Nicous D’Andre Spring est mort le 24 décembre dernier après une intervention au poivre de Cayenne entre les murs de l’Établissement de détention de Montréal (EDM), mieux connu sous le nom de prison de Bordeaux.

Que s’est-il passé exactement ? On sait que les agents correctionnels ont utilisé un masque anti-crachat. Les médias ont également rapporté que l’utilisation du gaz poivre a été problématique et n’aurait pas respecté le protocole, mais il manque encore beaucoup d’informations pour avoir un portait complet.

Manque de formation ? Attitude des agents impliqués ? Discrimination à l’endroit du détenu noir ? Les questions sont nombreuses.

Sa famille a le droit de connaître les circonstances exactes de la mort du jeune homme de 21 ans qui devait être libéré la veille.

La population québécoise aussi.

Il y aura au moins trois enquêtes sur cette tragédie.

Une enquête criminelle de la Sûreté du Québec (SQ), une enquête administrative du ministère de la Sécurité publique et une enquête du Bureau du coroner.

La Coalition rouge, un groupe de pression qui œuvre à éliminer la pratique du profilage racial, réclame une enquête publique indépendante du coroner semblable à celle qui a fait la lumière sur les circonstances de la mort de Joyce Echaquan. La coalition souhaite que le coroner se penche sur la question du racisme systémique.

Le Bureau du coroner doit absolument l’envisager.

Une telle démarche aiderait à mieux comprendre le contexte dans lequel est mort le jeune homme détenu illégalement.

Elle permettrait en outre de mieux comprendre la réalité des prisonniers noirs dans les centres de détention du Québec. Si elle est semblable à celle qu’on observe dans les prisons fédérales, il y a du pain sur la planche.
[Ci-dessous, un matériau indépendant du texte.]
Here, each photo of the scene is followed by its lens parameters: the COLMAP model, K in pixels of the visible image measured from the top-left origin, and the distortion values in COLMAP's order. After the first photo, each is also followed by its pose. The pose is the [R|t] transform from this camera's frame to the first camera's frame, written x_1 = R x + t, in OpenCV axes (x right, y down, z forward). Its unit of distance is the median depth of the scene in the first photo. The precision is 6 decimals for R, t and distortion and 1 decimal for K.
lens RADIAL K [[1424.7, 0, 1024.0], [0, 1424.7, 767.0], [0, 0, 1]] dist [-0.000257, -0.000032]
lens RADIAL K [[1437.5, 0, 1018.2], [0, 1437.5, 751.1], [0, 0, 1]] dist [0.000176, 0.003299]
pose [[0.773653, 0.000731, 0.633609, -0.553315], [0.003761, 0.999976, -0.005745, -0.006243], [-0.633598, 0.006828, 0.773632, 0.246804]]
Dans son plus récent rapport annuel, l’enquêteur correctionnel – l’ombudsman des détenus au fédéral – a mis l’accent sur la situation des prisonniers noirs. Ils sont nettement surreprésentés dans les services correctionnels fédéraux. De plus, les personnes noires « sont plus susceptibles d’être impliquées dans un incident de recours à la force, quel que soit le niveau de risque ou de sécurité, l’âge, la durée de la peine ou le sexe », peut-on lire dans son rapport.

Le DIvan Zinger suggère l’élaboration d’une stratégie nationale qui aborderait spécifiquement leur réalité ainsi qu’une programmation correctionnelle ciblée et adaptée à leurs besoins. Il propose aussi la mise sur pied d’un programme d’agents de liaison consacré aux besoins des personnes de race noire (il en existe déjà un à la prison de Cowansville) ainsi que des études pour monitorer l’efficacité de ces mesures.
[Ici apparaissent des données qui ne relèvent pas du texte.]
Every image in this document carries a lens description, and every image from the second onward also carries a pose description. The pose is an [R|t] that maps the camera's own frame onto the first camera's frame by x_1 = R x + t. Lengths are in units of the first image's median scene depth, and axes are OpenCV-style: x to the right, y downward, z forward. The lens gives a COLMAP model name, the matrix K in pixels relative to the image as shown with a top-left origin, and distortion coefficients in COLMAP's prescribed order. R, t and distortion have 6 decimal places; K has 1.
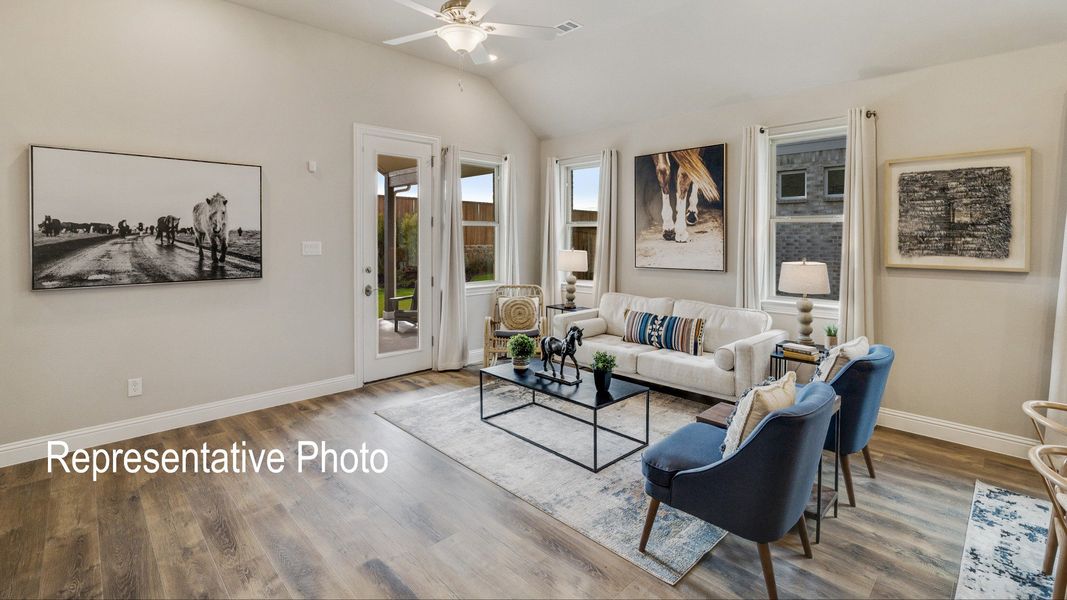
lens RADIAL K [[485.8, 0, 541.1], [0, 485.8, 266.9], [0, 0, 1]] dist [-0.016420, 0.006246]
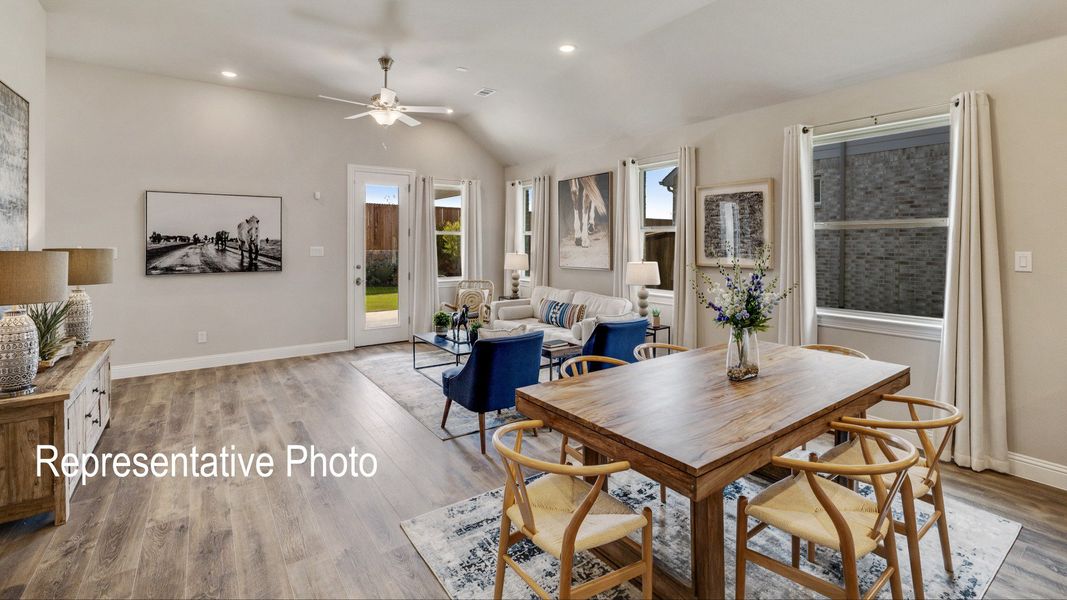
lens RADIAL K [[485.8, 0, 544.6], [0, 485.8, 270.8], [0, 0, 1]] dist [-0.016420, 0.006246]
pose [[0.987575, 0.006965, -0.156993, 0.477316], [-0.007546, 0.999967, -0.003103, 0.020705], [0.156966, 0.004250, 0.987595, -0.367917]]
La situation est-elle comparable dans les centres de détention sous la responsabilité de Québec ? Il existe peu de données probantes à ce sujet.

L’équivalent au Québec de l’enquêteur correctionnel, le Protecteur du citoyen, ne s’est jamais penché sur la situation précise des détenus noirs.
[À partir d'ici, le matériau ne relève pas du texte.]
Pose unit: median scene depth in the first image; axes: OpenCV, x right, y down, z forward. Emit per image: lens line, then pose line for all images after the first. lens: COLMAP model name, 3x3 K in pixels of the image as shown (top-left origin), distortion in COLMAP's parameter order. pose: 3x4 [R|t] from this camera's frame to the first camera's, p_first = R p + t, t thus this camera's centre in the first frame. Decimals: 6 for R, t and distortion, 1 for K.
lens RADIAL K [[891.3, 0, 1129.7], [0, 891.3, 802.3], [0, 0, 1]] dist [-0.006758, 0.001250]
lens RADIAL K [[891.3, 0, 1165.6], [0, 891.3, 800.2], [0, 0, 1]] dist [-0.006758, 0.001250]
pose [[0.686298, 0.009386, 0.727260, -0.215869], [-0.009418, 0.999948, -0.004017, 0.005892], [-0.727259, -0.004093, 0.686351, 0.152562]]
Tout ce qu’on sait, c’est que ces derniers sont surreprésentés dans les prisons québécoises. Dans une note de l’IRIS publiée en novembre 2021 – Le profil des personnes judiciarisées au Québec –, les chercheurs Pierre Tircher et Gillaume Hébert notaient que les personnes racisées comptaient pour 33 % de la population carcérale, une proportion 2,6 fois plus importante que leur représentation dans la population générale (13 %). Or ces données s’avéraient pour le moins imprécises puisque les Services correctionnels du Québec classent les personnes racisées selon un système discutable de teints de peau (de pâle à foncé) qui exclut donc les personnes à la peau plus claire.

Il est donc légitime de se demander si les intervenants responsables de la gestion des 18 centres de détention québécois ont un portrait juste de la situation des détenus noirs ainsi que les outils nécessaires pour les accompagner et les traiter sans discrimination.

Pour le savoir, il faut une enquête publique indépendante.